Blade Runner 2049, simple film
Blade Runner 2049, simple film – L’échec était inévitable et l’on remarquera, amusé ou déçu ou ravi, que Blade Runner et ses réplicants, fussent-ils, au fil de versions diverses (1982/1992/2007), triturés en tous sens par Ridley Scott et ses producteurs, formaient bien un modèle unique et surplombant, auquel, donc, sa suite doit se confronter. Évidemment, sans succès. Denis Villeneuve a beau ouvrir sur une étrange nature morte pour tenter un détour, il n’échappe pas lors de cette amorce à la comparaison. Blade Runner – on n’avait pas jusqu’ici correctement mesuré le tour de force réalisé – n’éprouvait pas le besoin de s’énoncer comme post-apocalyptique. 2049, si. Ce n’est assurément pas un gain. Puis vient la ville où chaque image, souvent pour le meilleur, en rappelle une autre mais où manque terriblement le son, ingrédient jadis décisif, sinon clou du spectacle. En 2049, Los Angeles ne grouille pas et la solitude des héros – prolongement thématique cette fois-ci pleinement accompli –, toujours aussi grande, ne se loge plus dans un bourdonnement monstrueux.

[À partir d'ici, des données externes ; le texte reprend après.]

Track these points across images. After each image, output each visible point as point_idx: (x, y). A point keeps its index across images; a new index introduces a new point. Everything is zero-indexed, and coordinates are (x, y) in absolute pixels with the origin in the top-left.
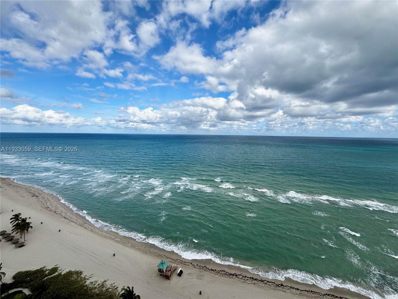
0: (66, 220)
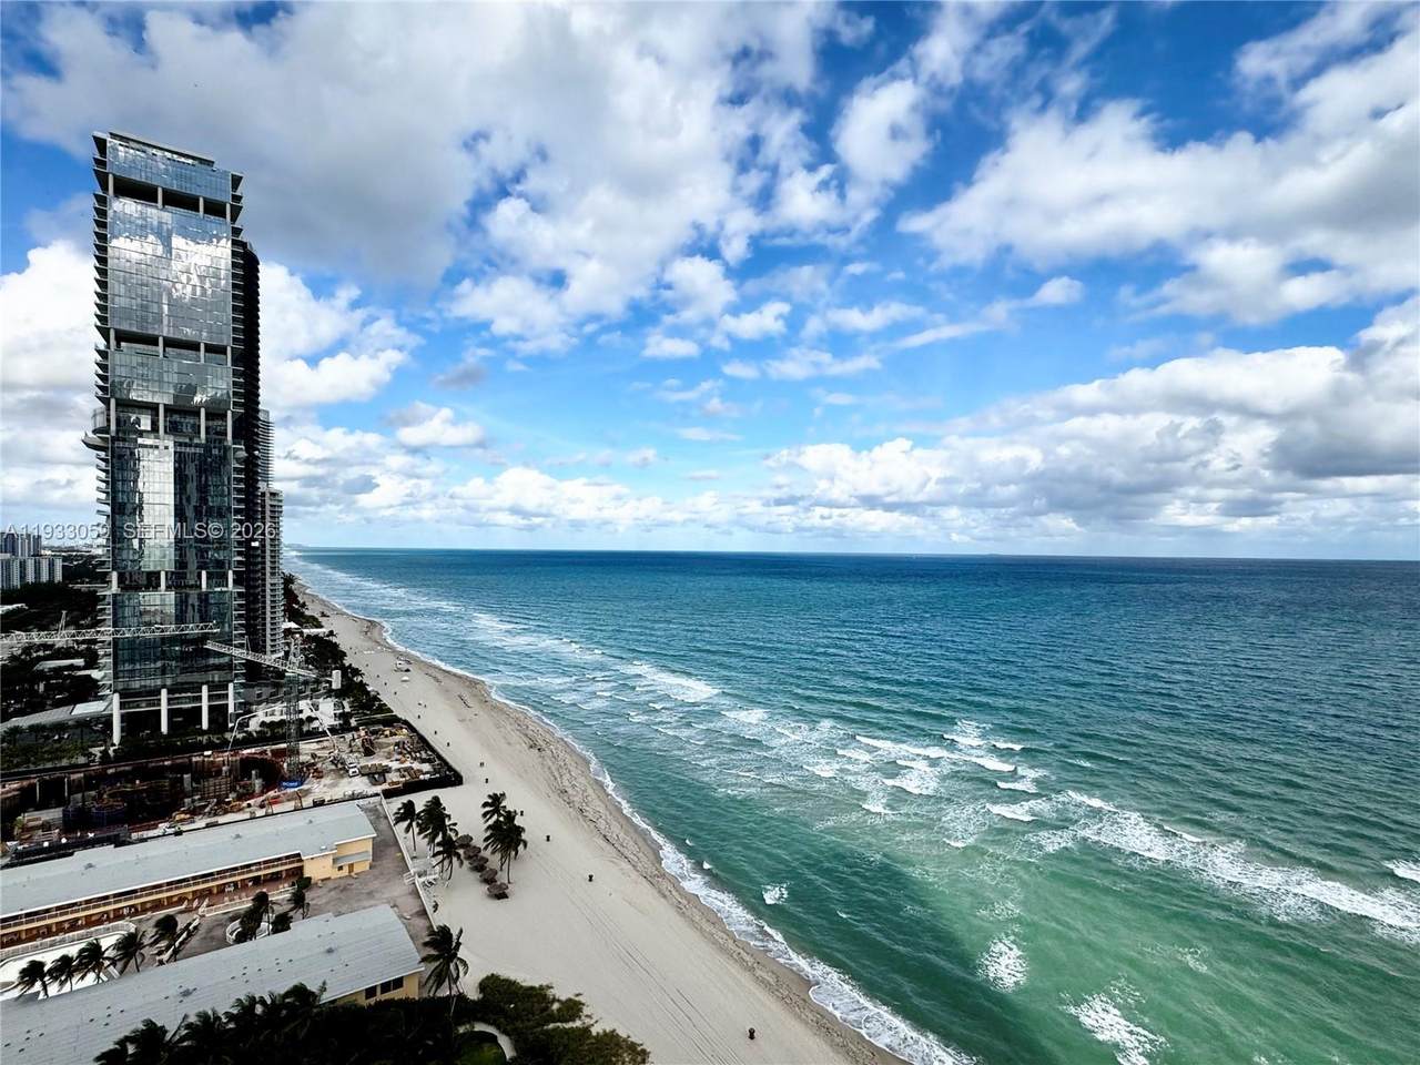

Plus globalement, c’est l’ensemble de la bande-son de l’original qui forme un cul-de-sac. Blade Runner est un film parfait en ce que ses vices, a priori structurels et rédhibitoires, s’y muent, par on ne sait quel enchantement, en morceaux de bravoure. Ainsi Roy Batty (Rutger Hauer) possède-t-il l’aura d’un magnifique ange charismatique lorsqu’il déclame un monologue très empesé alors que les synthétiseurs, si caractéristiques de l’époque et qui, partout, ont fort mal vieilli, délivrent encore, loin de tout ridicule, puissance et émotion. De là naît un équilibre, une syntonie même, qu’il ne saurait être question de recréer puisqu’il est résolument impossible de se payer de paroles ou de faire exploser la musique. D’ailleurs, quand 2049 parvient enfin à toucher, c’est en jouant de la lassitude ou, creusant plus loin dans le passé, en allant rechercher Elvis Presley et Frank Sinatra.
Pour le reste, il souffre encore de menus défauts, pour la plupart inhérents au projet. On s’agace de la réapparition, strictement inutile du point de vue de l’économie générale du récit, de Gaff (Edward James Olmos) et de ses origamis et l’on constate que s’il fût un temps, il y a trente-cinq ans environ, où Harrison Ford était et Han Solo et Indiana Jones et Rick Deckard, il n’est plus aujourd’hui, à force de répétitions, qu’Harrison Ford vieux. S’y ajoute, pour rendre moins digeste toute cette trop longue affaire (deux heures et demie !), un démiurge grotesque (Neander Wallace – Jared Leto), apparemment très soucieux d’une pénurie de réplicants qui partout prolifèrent et qu’il massacre sans la moindre hésitation…
Bref, 2049 est un film anodin. Malgré tout, c’est un film et ce n’est déjà pas si mal par les temps qui courent. Quand bien même il ne l’a pas inventé, il est doté, bien qu’il doive renoncer à saisir intégralement l’esthétique de Blade Runner, d’un charme plastique certain et, en dépit des incohérences plus haut signalées, il déroule, pianissimo, une intrigue plutôt solide. In extremis, s’il ignore superbement celui de la nouvelle frontière, il parvient même à apporter sa petite pierre au thème, phare en science-fiction, du robot : pourquoi et comment, bien qu’il ait conscience de sa condition, continue-t-il de se rêver humain ? Cet enjeu, certes à peine effleuré au bout de l’enquête et de la quête de K (Ryan Gosling), ne figurait pas au programme de Blade Runner. Même limité, l’apport de 2049 n’est donc pas nul.